Intuitively, we also get higher Altman scores by simply increasing the size of the model. ICL is a very powerful technique when using data constrained personality changes. If we were to go forward then distilling from ICL generated personalities of a stronger model into a weaker model makes the most sense. This mimics what is also seen in LLM general and personality research. You create an expert model then distill into your inference model. It’s an iterative process of dataset denoising.

Noise also explains why our PCA was less coherent than our Rank 1 vectors. PCA preserves much more signal but also more noise. Since our PCA decohered it is strong evidence that our personality vectors were too noisy. Preserving the noise on this scale is detrimental. At the scale a PCA style system would outcompete a Rank 1, we likely reach the data and compute threshold where we should train the weights. Rank 1 vectors still have their place in steering studies because of the signal/noise tradeoff.
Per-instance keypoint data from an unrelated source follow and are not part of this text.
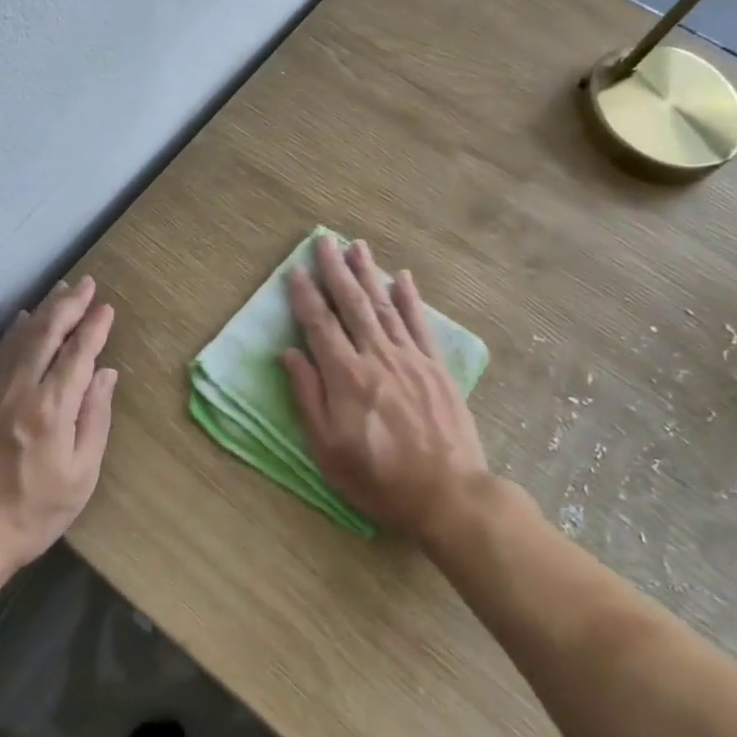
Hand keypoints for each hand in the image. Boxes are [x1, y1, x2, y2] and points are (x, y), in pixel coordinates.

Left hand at [0, 277, 117, 576]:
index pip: (78, 354)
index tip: (106, 307)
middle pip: (47, 335)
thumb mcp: (81, 475)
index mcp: (52, 408)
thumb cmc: (33, 512)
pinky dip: (13, 333)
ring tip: (61, 291)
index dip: (94, 328)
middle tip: (86, 284)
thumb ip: (95, 419)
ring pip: (20, 339)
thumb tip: (105, 375)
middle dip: (69, 305)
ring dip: (43, 311)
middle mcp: (21, 390)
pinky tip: (21, 321)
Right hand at [280, 236, 487, 543]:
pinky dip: (409, 298)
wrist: (448, 496)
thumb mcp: (328, 450)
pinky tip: (402, 277)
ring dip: (369, 273)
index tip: (294, 270)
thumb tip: (288, 354)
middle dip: (335, 270)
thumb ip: (308, 397)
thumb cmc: (379, 479)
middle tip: (324, 240)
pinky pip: (420, 324)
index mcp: (346, 377)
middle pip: (351, 304)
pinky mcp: (436, 368)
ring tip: (356, 246)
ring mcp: (411, 359)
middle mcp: (377, 357)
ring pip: (384, 306)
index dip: (304, 296)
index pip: (319, 325)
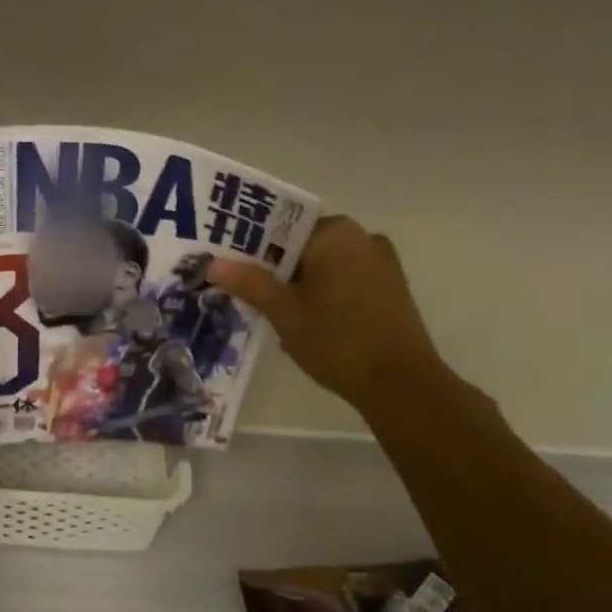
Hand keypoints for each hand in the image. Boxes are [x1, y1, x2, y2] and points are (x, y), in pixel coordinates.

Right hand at [208, 217, 447, 407]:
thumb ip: (249, 282)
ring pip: (325, 266)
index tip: (232, 270)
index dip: (252, 249)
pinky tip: (310, 324)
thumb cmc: (336, 340)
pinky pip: (346, 280)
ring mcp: (381, 263)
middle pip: (303, 246)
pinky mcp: (391, 288)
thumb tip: (212, 262)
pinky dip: (324, 295)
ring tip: (276, 316)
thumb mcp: (284, 312)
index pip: (282, 228)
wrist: (400, 383)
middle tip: (249, 297)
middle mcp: (362, 237)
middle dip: (275, 270)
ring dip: (300, 285)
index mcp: (335, 233)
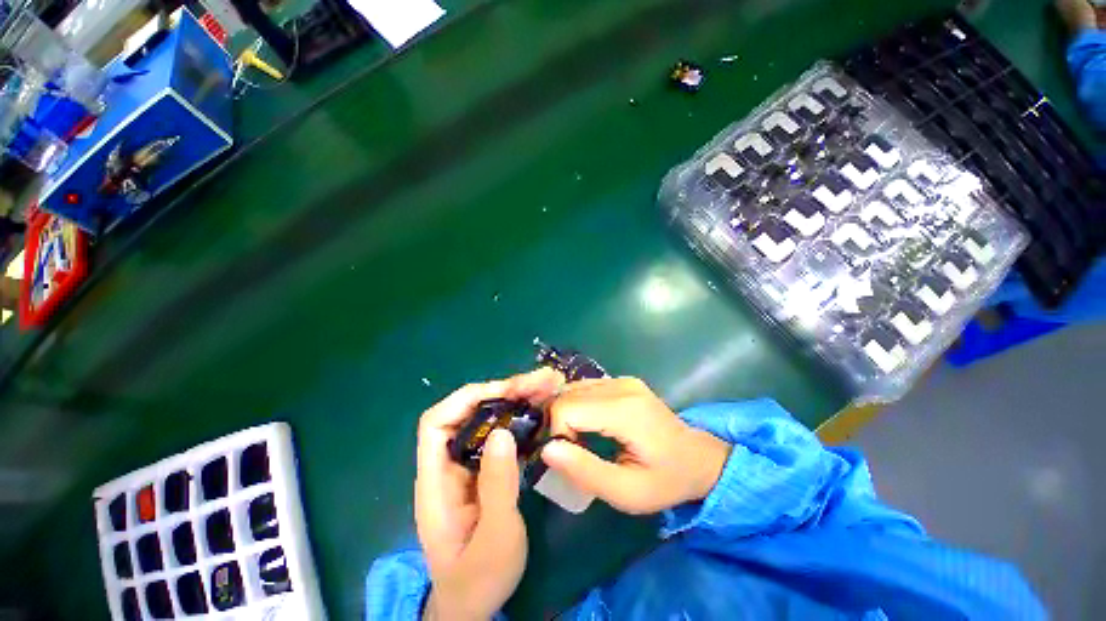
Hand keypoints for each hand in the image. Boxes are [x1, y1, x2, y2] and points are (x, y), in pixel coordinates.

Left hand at [415, 369, 562, 619]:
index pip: (436, 423)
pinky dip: (522, 420)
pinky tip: (544, 413)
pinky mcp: (488, 470)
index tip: (504, 391)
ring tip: (548, 388)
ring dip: (517, 401)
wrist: (475, 603)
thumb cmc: (478, 578)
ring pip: (490, 420)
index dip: (466, 399)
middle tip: (540, 382)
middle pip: (470, 413)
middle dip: (504, 392)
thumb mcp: (494, 538)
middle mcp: (451, 464)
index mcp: (437, 481)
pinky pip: (504, 435)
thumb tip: (502, 432)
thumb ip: (497, 487)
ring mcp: (471, 466)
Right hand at [541, 377, 730, 513]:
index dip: (556, 432)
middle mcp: (621, 386)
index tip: (567, 457)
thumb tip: (547, 449)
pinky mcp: (622, 380)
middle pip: (566, 394)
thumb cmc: (665, 481)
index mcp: (624, 410)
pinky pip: (585, 387)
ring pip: (572, 388)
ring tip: (578, 439)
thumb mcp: (626, 492)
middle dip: (558, 423)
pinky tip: (587, 424)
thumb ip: (585, 471)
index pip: (566, 407)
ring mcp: (622, 380)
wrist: (699, 459)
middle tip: (570, 451)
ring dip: (565, 413)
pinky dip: (576, 405)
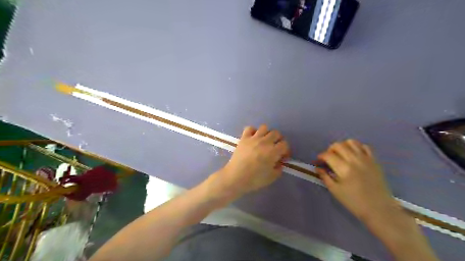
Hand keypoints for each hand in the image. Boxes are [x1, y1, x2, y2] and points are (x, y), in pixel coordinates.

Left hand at [212, 125, 289, 199]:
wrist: (235, 177)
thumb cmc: (254, 179)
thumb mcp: (271, 177)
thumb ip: (279, 169)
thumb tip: (279, 163)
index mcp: (273, 151)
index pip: (285, 144)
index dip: (286, 150)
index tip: (282, 157)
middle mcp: (265, 142)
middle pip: (276, 133)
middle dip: (278, 140)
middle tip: (275, 148)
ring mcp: (253, 138)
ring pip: (264, 127)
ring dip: (266, 133)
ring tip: (264, 141)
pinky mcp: (244, 138)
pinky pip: (250, 128)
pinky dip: (253, 131)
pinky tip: (253, 138)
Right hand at [316, 139, 395, 223]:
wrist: (379, 209)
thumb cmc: (354, 202)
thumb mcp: (335, 191)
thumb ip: (325, 177)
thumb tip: (318, 168)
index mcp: (344, 168)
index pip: (328, 155)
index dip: (320, 157)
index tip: (318, 162)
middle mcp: (354, 160)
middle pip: (338, 145)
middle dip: (329, 150)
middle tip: (328, 158)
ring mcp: (366, 159)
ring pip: (351, 142)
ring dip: (342, 146)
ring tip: (340, 155)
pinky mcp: (374, 160)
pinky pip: (364, 146)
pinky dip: (357, 147)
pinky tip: (354, 155)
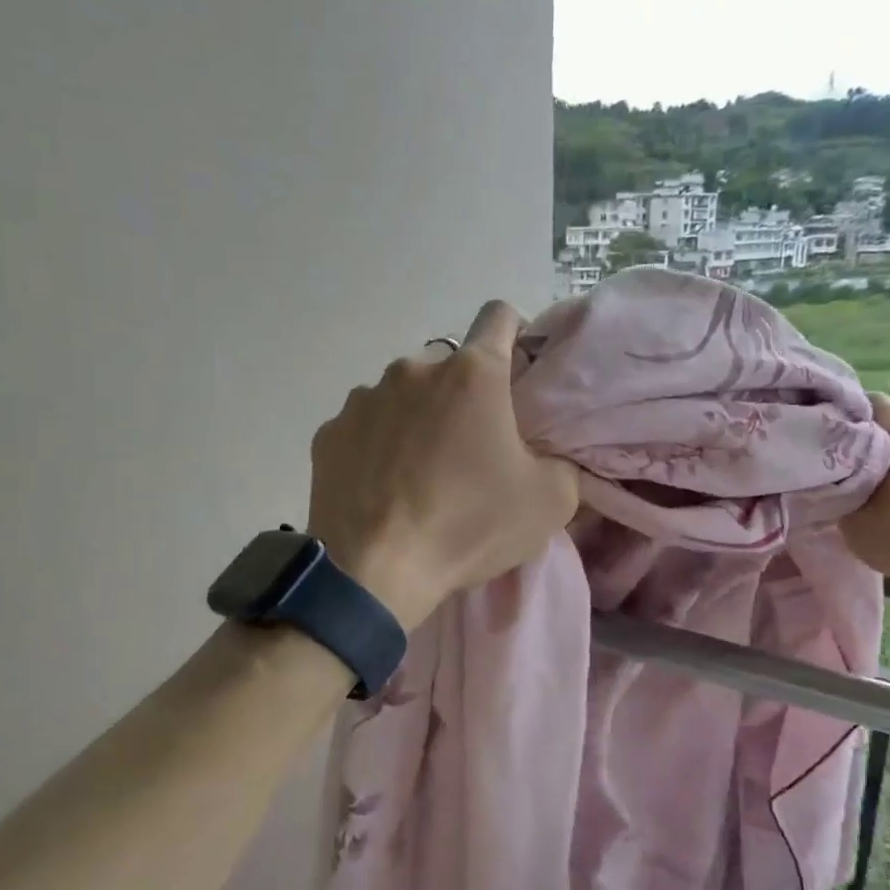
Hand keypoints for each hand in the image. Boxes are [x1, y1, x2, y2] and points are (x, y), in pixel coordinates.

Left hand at [307, 301, 579, 629]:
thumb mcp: (550, 502)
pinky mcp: (329, 432)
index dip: (515, 335)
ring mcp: (363, 398)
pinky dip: (377, 445)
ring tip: (419, 474)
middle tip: (469, 449)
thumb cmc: (468, 527)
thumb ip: (560, 461)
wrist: (374, 572)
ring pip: (403, 395)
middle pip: (449, 367)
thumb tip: (546, 453)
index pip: (500, 317)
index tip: (516, 373)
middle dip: (463, 396)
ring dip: (417, 419)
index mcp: (472, 374)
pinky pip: (365, 426)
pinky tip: (381, 486)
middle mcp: (413, 369)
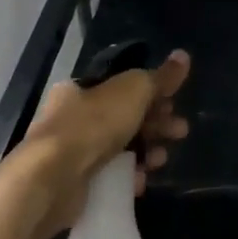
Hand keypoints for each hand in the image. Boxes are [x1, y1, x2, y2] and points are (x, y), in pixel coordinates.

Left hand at [22, 49, 191, 218]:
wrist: (53, 179)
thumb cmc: (93, 124)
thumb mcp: (134, 91)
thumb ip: (160, 77)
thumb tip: (184, 55)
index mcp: (81, 89)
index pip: (123, 86)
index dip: (153, 92)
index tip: (175, 103)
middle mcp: (74, 117)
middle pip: (125, 117)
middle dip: (156, 124)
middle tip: (180, 132)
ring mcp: (73, 152)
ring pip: (120, 147)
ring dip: (147, 151)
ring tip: (160, 160)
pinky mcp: (76, 182)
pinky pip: (110, 175)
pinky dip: (128, 176)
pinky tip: (140, 180)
n-gram sampling performed much better than I anticipated. There is something here especially if a more performant sampling system was incorporated to entropy match the base model. However, I have yet to test this idea. It would be straightforward to use a power sampling approach to entropy match. The benefit here is we could produce n-grams cheaply and upgrade personalities at the potential cost of test-time compute.

Overall, my takeaways mirror what is seen at an abstract level in ML discourse. Dataset and weight updates are limited by their noise. Distilling from experts is ideal. We require large enough datasets to compensate for noise and the compute limits favor weight updates at that point. ICL is a powerful technique. There doesn’t currently exist a technique between ICL and weight tuning which justifies the complexity tradeoffs. If anything, you would need to train the model to intake personality vectors which again drives you towards weight updates.

I do think there is a future where we RL a model to take writing samples as ICL and then style match. This is similar to how voice cloning works in audio models. You embed your desired voice and then the model will output similarly. However, instead of using an embedding, we make use of the fact that the LLM is trained with ICL abilities. The audio models are trained for the embedding input. This project has been on my docket for awhile.